The civil rights organization therefore supports a constitutional complaint against the Bavarian Constitutional Protection Act, with which the powers of surveillance have been regulated. Negotiations are taking place in Karlsruhe today. A judgment will only be given in a few months.

Three men have sued. They belong to organizations that are mentioned in the Bavarian report on the protection of the constitution. They therefore assume that they could be affected by surveillance. The Office for the Protection of the Constitution, which is also known as the domestic secret service, collects information about anti-constitutional activities at home. The Federal Office for the Protection of the Constitution and the offices for the protection of the constitution of the federal states are responsible. The means by which they are allowed to carry out this task are regulated in the federal and state constitutional protection laws.

Separation of police and secret service

The plaintiffs criticize the Bavarian law for the fact that the exchange of data between the Office for the Protection of the Constitution and the police goes too far. Basically: The task of the police is to prevent and prosecute criminal offenses and to ward off dangers to public safety and order. To do this, it is allowed to take a number of measures – also against individual persons and, if in doubt, compulsorily.

The task of the protection of the constitution, on the other hand, is basically the “political preliminary investigation”. So it’s about collecting information and giving it to politicians so that they can make decisions on this basis. Because of these different tasks and powers, the Office for the Protection of the Constitution is not allowed to pass on its findings to the police without further ado. There is an “informational separation principle”. Otherwise the police could get information that they are not allowed to collect for constitutional reasons.

From the perspective of the Society for Freedom Rights, the Bavarian Constitutional Protection Act softens this principle of separation between the police and secret services, which is intended to prevent abuse of power. She advocates that intelligence services should not pass on their data to the police, but rather the whole case. “The intelligence services have been researching cases for too long, although the police authorities have long been responsible,” says GFF chairman Ulf Buermeyer. Secret services should only act as a “political early warning system”. That would lead to less competition between the authorities and thus to more effective security.
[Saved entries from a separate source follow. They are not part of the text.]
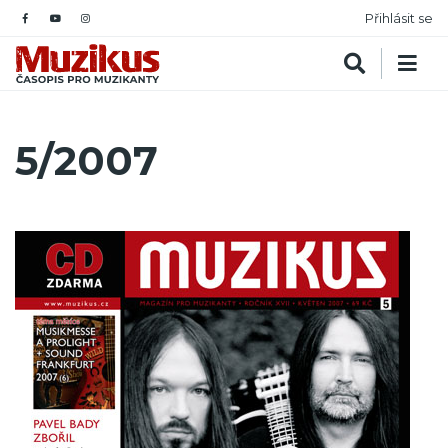
Přihlásit se
5/2007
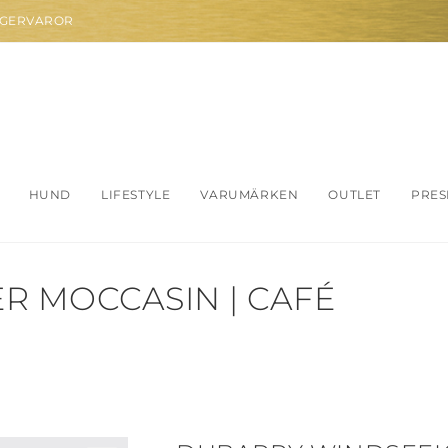
AGERVAROR
HUND
LIFESTYLE
VARUMÄRKEN
OUTLET
PRES
R MOCCASIN | CAFÉ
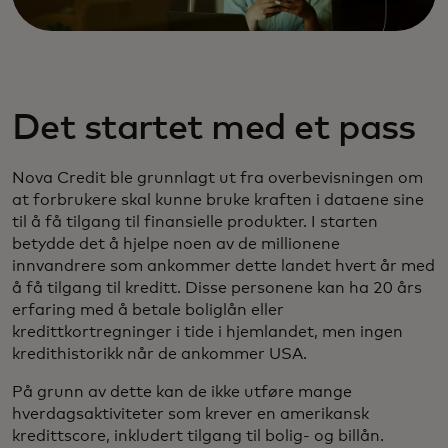
Det startet med et pass
Nova Credit ble grunnlagt ut fra overbevisningen om
at forbrukere skal kunne bruke kraften i dataene sine
til å få tilgang til finansielle produkter. I starten
betydde det å hjelpe noen av de millionene
innvandrere som ankommer dette landet hvert år med
å få tilgang til kreditt. Disse personene kan ha 20 års
erfaring med å betale boliglån eller
kredittkortregninger i tide i hjemlandet, men ingen
kredithistorikk når de ankommer USA.
På grunn av dette kan de ikke utføre mange
hverdagsaktiviteter som krever en amerikansk
kredittscore, inkludert tilgang til bolig- og billån.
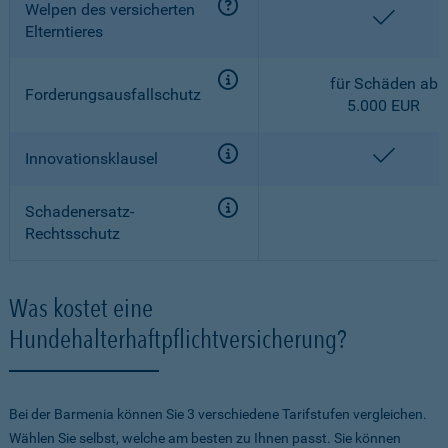
Welpen des versicherten
enthalt
Elterntieres
für Schäden ab
Forderungsausfallschutz
5.000 EUR
enthalt
Innovationsklausel
Schadenersatz-
Rechtsschutz
Was kostet eine
Hundehalterhaftpflichtversicherung?
Bei der Barmenia können Sie 3 verschiedene Tarifstufen vergleichen.
Wählen Sie selbst, welche am besten zu Ihnen passt. Sie können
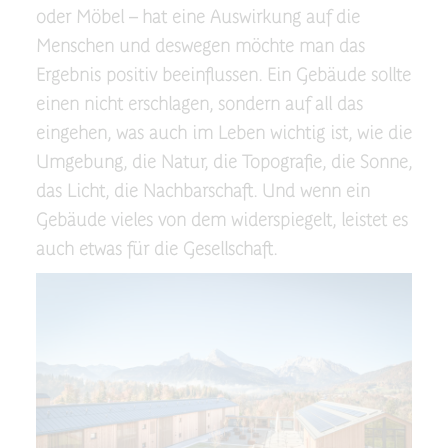
oder Möbel – hat eine Auswirkung auf die
Menschen und deswegen möchte man das
Ergebnis positiv beeinflussen. Ein Gebäude sollte
einen nicht erschlagen, sondern auf all das
eingehen, was auch im Leben wichtig ist, wie die
Umgebung, die Natur, die Topografie, die Sonne,
das Licht, die Nachbarschaft. Und wenn ein
Gebäude vieles von dem widerspiegelt, leistet es
auch etwas für die Gesellschaft.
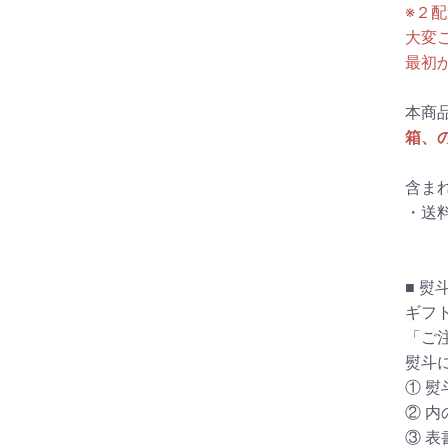
※２
大変
最初
本商
箱、
含ま
・送
■ 熨
ギフ
「ご
熨斗
① 熨斗
② 内
③ 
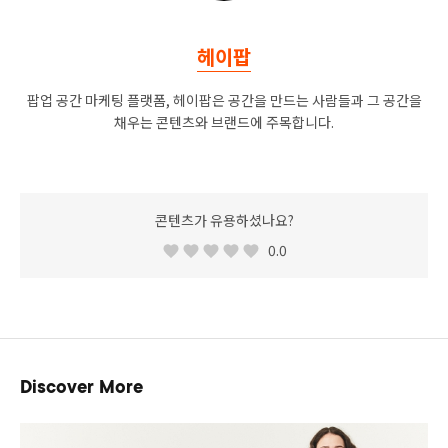
헤이팝
팝업 공간 마케팅 플랫폼, 헤이팝은 공간을 만드는 사람들과 그 공간을
채우는 콘텐츠와 브랜드에 주목합니다.
콘텐츠가 유용하셨나요?
0.0
Discover More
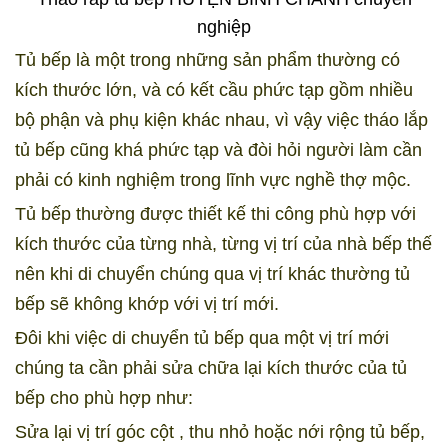
nghiệp
Tủ bếp là một trong những sản phẩm thường có
kích thước lớn, và có kết cầu phức tạp gồm nhiều
bộ phận và phụ kiện khác nhau, vì vậy việc tháo lắp
tủ bếp cũng khá phức tạp và đòi hỏi người làm cần
phải có kinh nghiệm trong lĩnh vực nghề thợ mộc.
Tủ bếp thường được thiết kế thi công phù hợp với
kích thước của từng nhà, từng vị trí của nhà bếp thế
nên khi di chuyển chúng qua vị trí khác thường tủ
bếp sẽ không khớp với vị trí mới.
Đôi khi việc di chuyển tủ bếp qua một vị trí mới
chúng ta cần phải sửa chữa lại kích thước của tủ
bếp cho phù hợp như:
Sửa lại vị trí góc cột , thu nhỏ hoặc nới rộng tủ bếp,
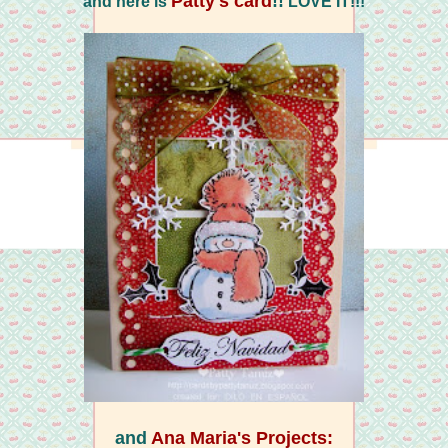
Patty's card
!!
and here is
LOVE IT!!!
and
Ana Maria's Projects:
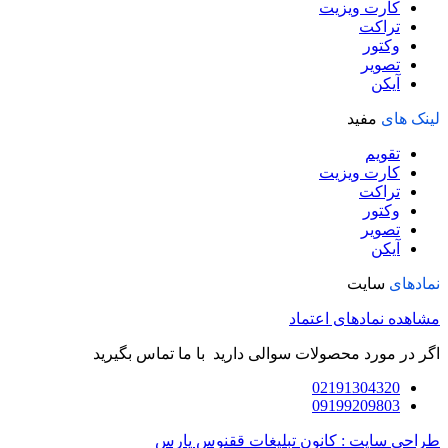
کارت ویزیت
تراکت
وکتور
تصویر
آیکن
لینک های
مفید
تقویم
کارت ویزیت
تراکت
وکتور
تصویر
آیکن
نمادهای
سایت
مشاهده نمادهای اعتماد
اگر در مورد محصولات سوالی دارید با ما تماس بگیرید
02191304320
09199209803
طراحی سایت : کانون تبلیغات ققنوس پارس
Bavaria refers to the threat situation

In Bavaria, when the law was passed, reference was made to the terrorist attacks in Paris in 2015. In view of the high level of threat and danger posed by Islamist terrorism, close and effective cooperation between the intelligence services and the police is of vital importance. Cooperation must be improved.

From the point of view of the Bavarian Ministry of the Interior, the passing on of information to the police is very well permitted – and always when there is an “outstanding public interest”. This is the case when legal interests such as life, limb, freedom of the person, the free and democratic basic order or the existence of the federal government or a state are affected. Since the protection of these legal interests is the task of the protection of the constitution, basically all information collected should be passed on. The only exception: during surveillance, a shoplifting is observed on the side – such information should then not be passed on.
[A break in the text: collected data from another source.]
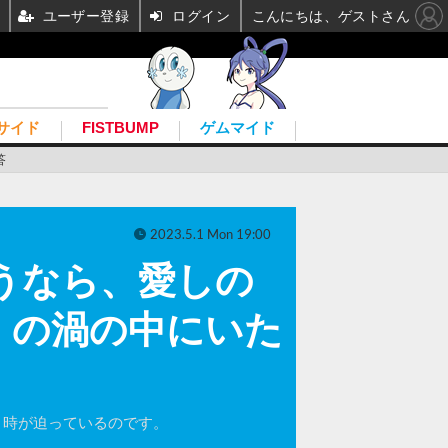
ユーザー登録
ログイン
こんにちは、ゲストさん
サイド
FISTBUMP
ゲムマイド
答
2023.5.1 Mon 19:00
さようなら、愛しの
」の渦の中にいた
を置く時が迫っているのです。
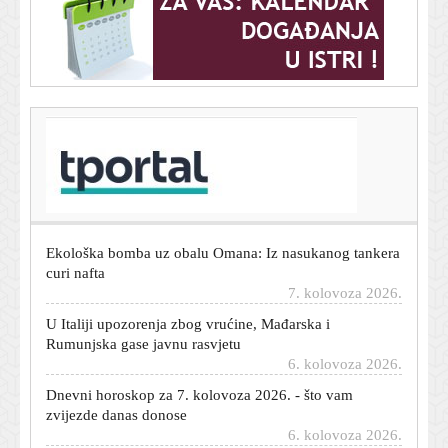
T-portal.hr
'Gospić je naš dom' traži hitnu sanaciju, trajni nadzor
vode i tla te ostavke upletenih
7. kolovoza 2026.
Ekološka bomba uz obalu Omana: Iz nasukanog tankera
curi nafta
7. kolovoza 2026.
U Italiji upozorenja zbog vrućine, Mađarska i
Rumunjska gase javnu rasvjetu
6. kolovoza 2026.
Dnevni horoskop za 7. kolovoza 2026. - što vam
zvijezde danas donose
6. kolovoza 2026.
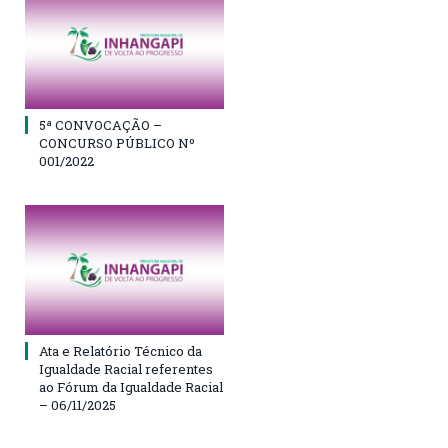
5ª CONVOCAÇÃO –
CONCURSO PÚBLICO Nº
001/2022
Ata e Relatório Técnico da
Igualdade Racial referentes
ao Fórum da Igualdade Racial
– 06/11/2025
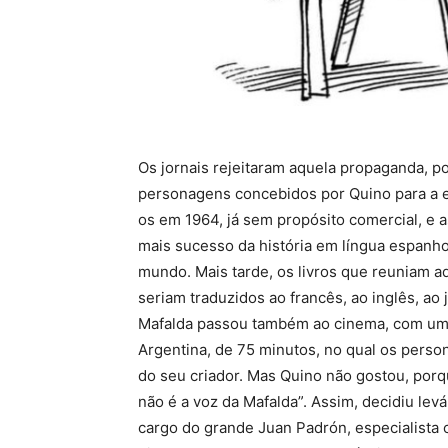
Os jornais rejeitaram aquela propaganda, p
personagens concebidos por Quino para a e
os em 1964, já sem propósito comercial, e a
mais sucesso da história em língua espanho
mundo. Mais tarde, os livros que reuniam 
seriam traduzidos ao francês, ao inglês, ao
Mafalda passou também ao cinema, com um
Argentina, de 75 minutos, no qual os pers
do seu criador. Mas Quino não gostou, porq
não é a voz da Mafalda”. Assim, decidiu lev
cargo do grande Juan Padrón, especialista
Too little judicial control?

The plaintiffs also complain that the Office for the Protection of the Constitution is allowed to access stored data – and that without a court order. The Bavarian Ministry of the Interior counters that there is instead a parliamentary control by the G10 commission of the state parliament – and in practice this is often stricter than a judge. The G10 commission consists of three members of the state parliament. Your deliberations are secret.
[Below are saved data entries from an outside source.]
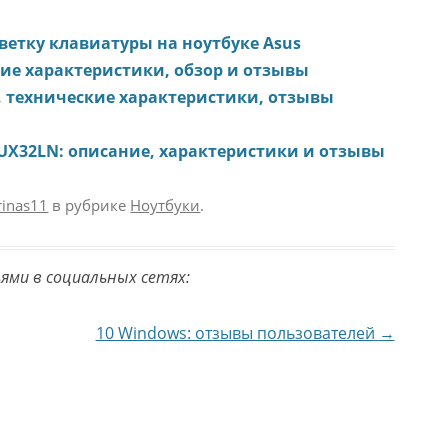
ветку клавиатуры на ноутбуке Asus
кие характеристики, обзор и отзывы
ор, технические характеристики, отзывы
 UX32LN: описание, характеристики и отзывы
rinas11
в рубрике
Ноутбуки
.
ьями в социальных сетях:
10 Windows: отзывы пользователей
→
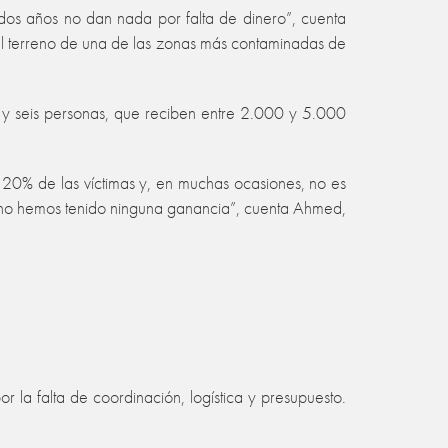
os años no dan nada por falta de dinero”, cuenta
l terreno de una de las zonas más contaminadas de
s y seis personas, que reciben entre 2.000 y 5.000
al 20% de las víctimas y, en muchas ocasiones, no es
 no hemos tenido ninguna ganancia”, cuenta Ahmed,
r la falta de coordinación, logística y presupuesto.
However, data retention has been suspended in Germany since 2017 due to legal disputes. Internet providers had sued against the new regulation. The proceedings are currently at the European Court of Justice. A judgment should be given in a few months. It may well be that the ECJ considers the German regulation on data retention to be too extensive and will overturn it.

“Nationwide negative trend”?

With the constitutional complaint, the Society for Freedom Rights is also pursuing a legal policy issue: the aim is to prevent other federal states from orienting themselves towards Bavarian law and leading to a “nationwide negative trend”. The procedure should also give the Federal Constitutional Court the opportunity to balance the relationship between the secret services and the other security authorities.

The judges used the oral hearing, which has become rare since the beginning of the pandemic, for another opportunity: the invention of a new corona access restriction. Anyone who wants to get in, whether as a journalist or complainant, needs 2G evidence and a negative PCR test. This also applies to those who are boosted. It should be the currently strictest door in the republic.